Siddhartha's path to enlightenment led him through many trials and tribulations. Yet at the end, when he had achieved nirvana, he had experienced three distinct journeys throughout his life. The first dealt with his time with the traveling Samanas. The second journey dealt with Siddhartha's lessons with the Buddha and his band of followers. Finally, the third journey covers the time period in which Siddhartha abandons the Buddha to embark on his own quest for enlightenment on his own terms. .

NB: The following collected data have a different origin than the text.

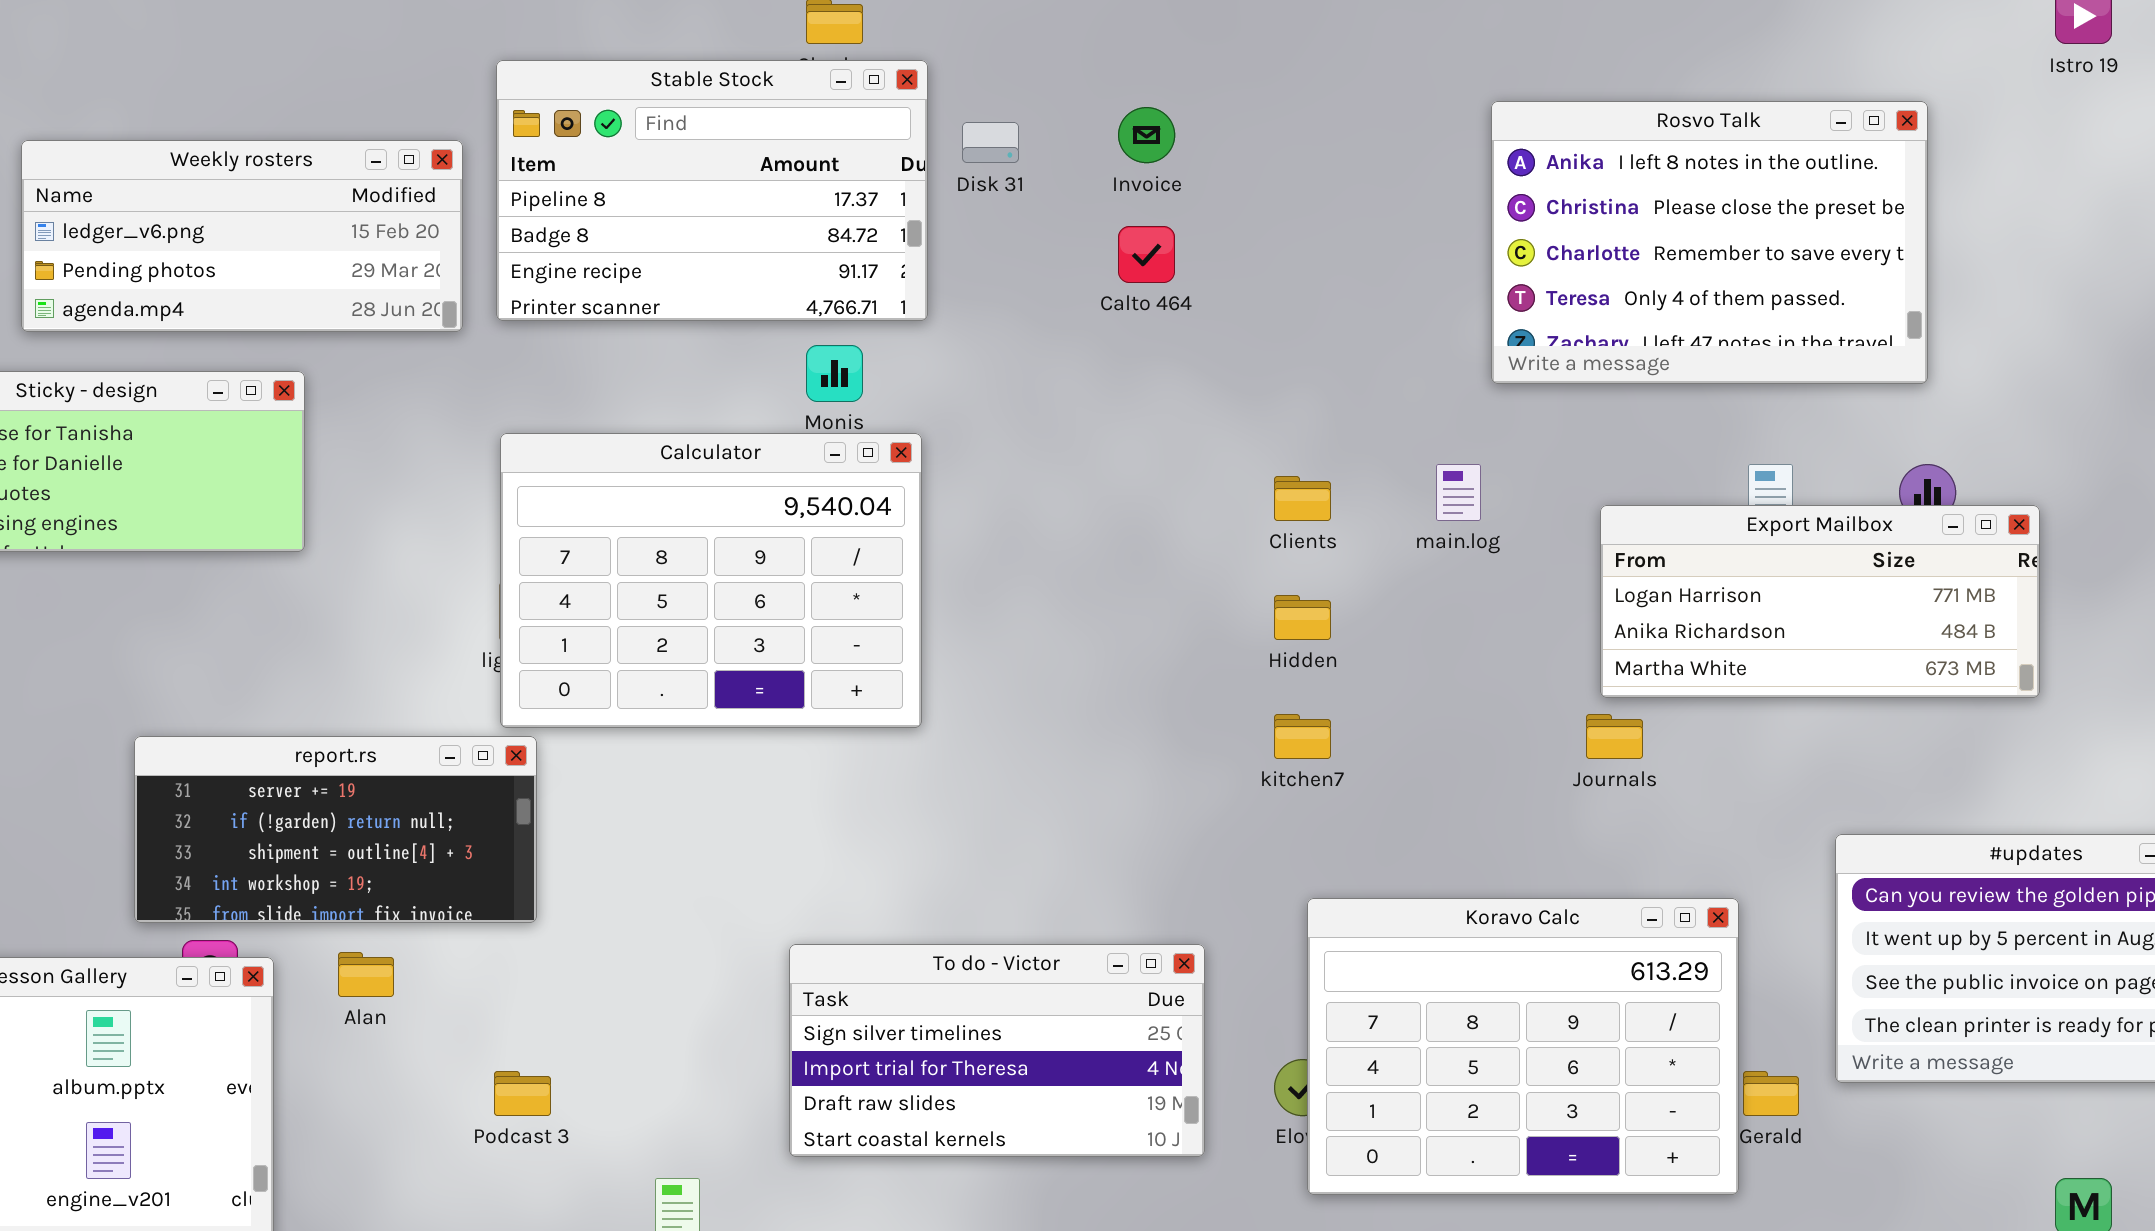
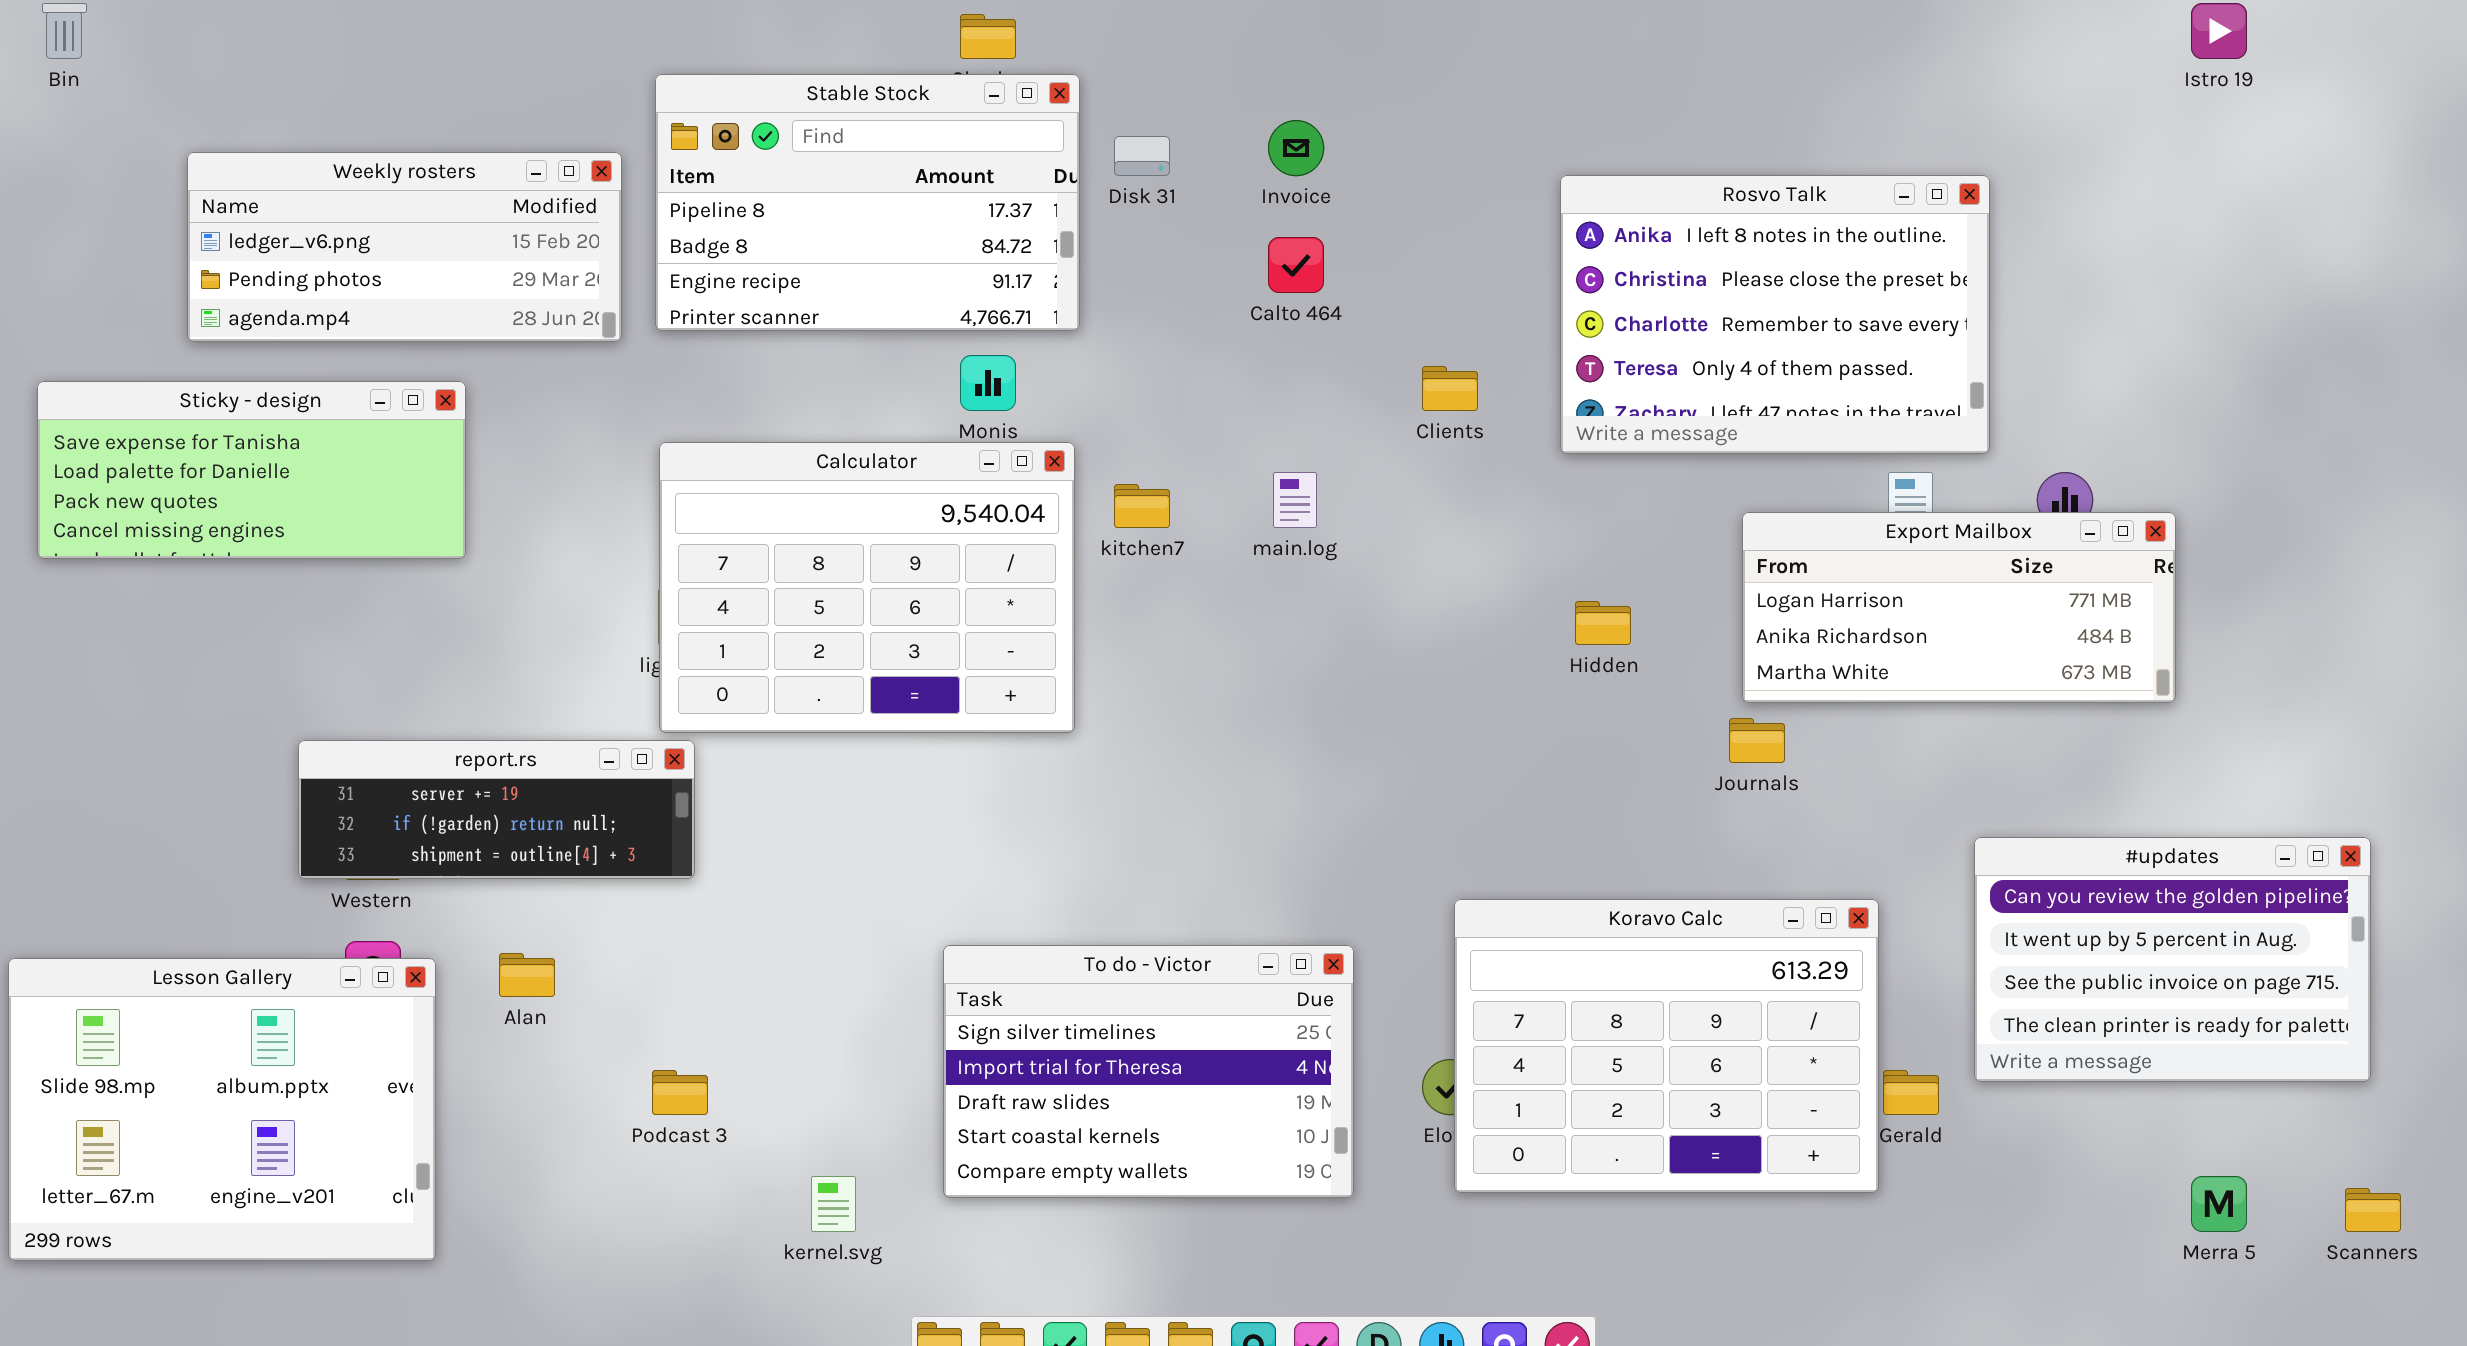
Rosvo Talk: [1491,101,1928,384] -> [1560,175,1990,454], moved
main.log: [1436,464,1481,521] -> [1273,472,1317,528], moved
Clients: [1274,476,1331,521] -> [1422,366,1478,411], moved
Hidden: [1274,595,1331,640] -> [1575,601,1631,645], moved
kitchen7: [1274,714,1331,759] -> [1114,484,1170,528], moved
report.rs: [134,736,537,923] -> [298,740,695,879], resized
To do - Victor: [789,944,1205,1157] -> [943,945,1354,1198], resized

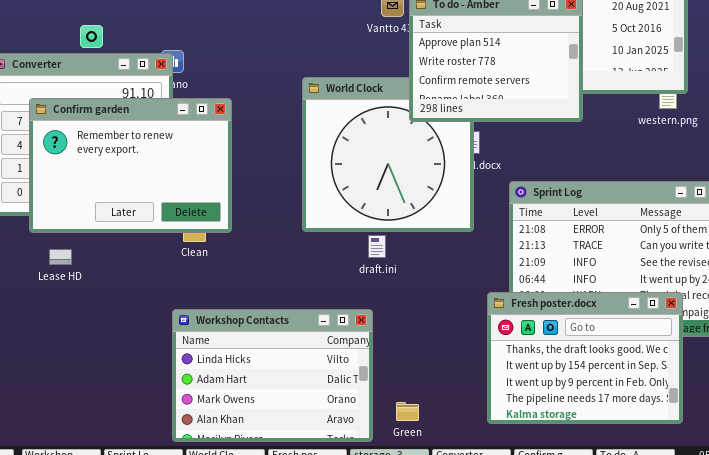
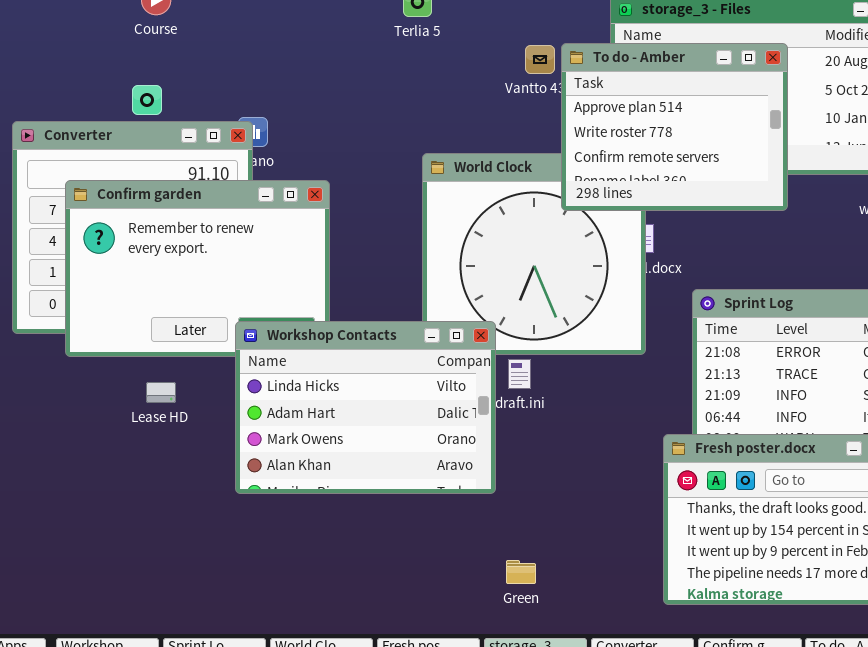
Lease HD: [49,249,72,265] -> [146,382,176,403], moved
Workshop Contacts: [172,309,373,442] -> [235,321,496,494], moved
Green: [396,402,419,421] -> [506,560,536,584], moved

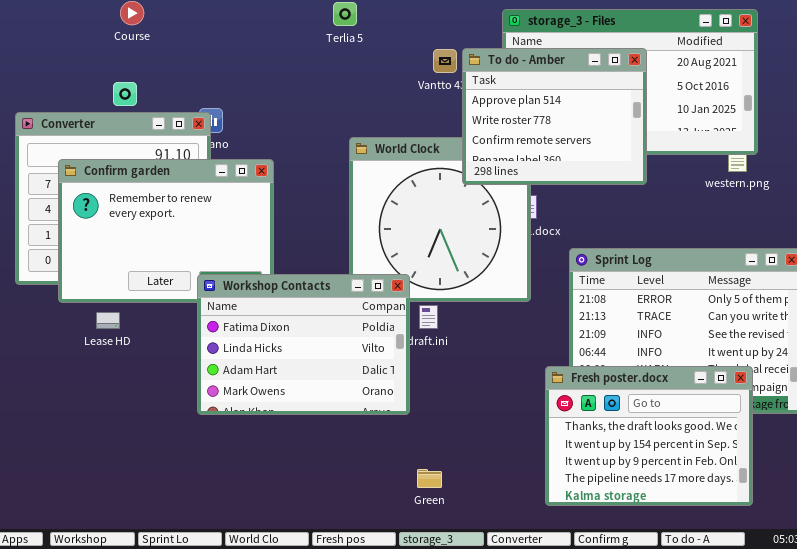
Workshop Contacts: [235,321,496,494] -> [197,274,410,415], scrolled up 1 row
Lease HD: [146,382,176,403] -> [96,312,120,329], moved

Siddhartha's first journey was forced upon him by his own boredom. He was terribly bored of life with his father and mother, and felt it necessary to escape the tedious life he was living in search of change and further learning opportunities. When the Samanas came to the town or village in which Siddhartha lived, he immediately joined their ranks with some resistance by his father. On this journey, Siddhartha fasts for days on end, wears nothing but a loincloth and learns from the wandering ascetics. Soon, however, Siddhartha feels that he has learned all he can from the Samanas, and quickly grows bored of them. He decides to leave upon hearing word of Gotama Buddha. While his decision to depart angers the Samanas, Siddhartha leaves them, still with his dear friend Govinda in tow.
When Siddhartha and Govinda finally meet Gotama Buddha in the town of Savathi they are overcome by his radiance of peacefulness and acceptance for everything around him. Hearing the Buddha's word, Govinda swears allegiance to the man, thus departing with Siddhartha. Siddhartha prefers to seek his own path rather than follow the Buddha. Before leaving, Siddhartha is warned to be careful of his own cleverness and wit, for it may come back around to harm him. After hearing what the Buddha had to say, he took leave of him, his followers and Govinda in search of his own life.
After leaving Savathi and the grove of Jetavana, Siddhartha proceeds into the wilderness, alone, and bound to no one.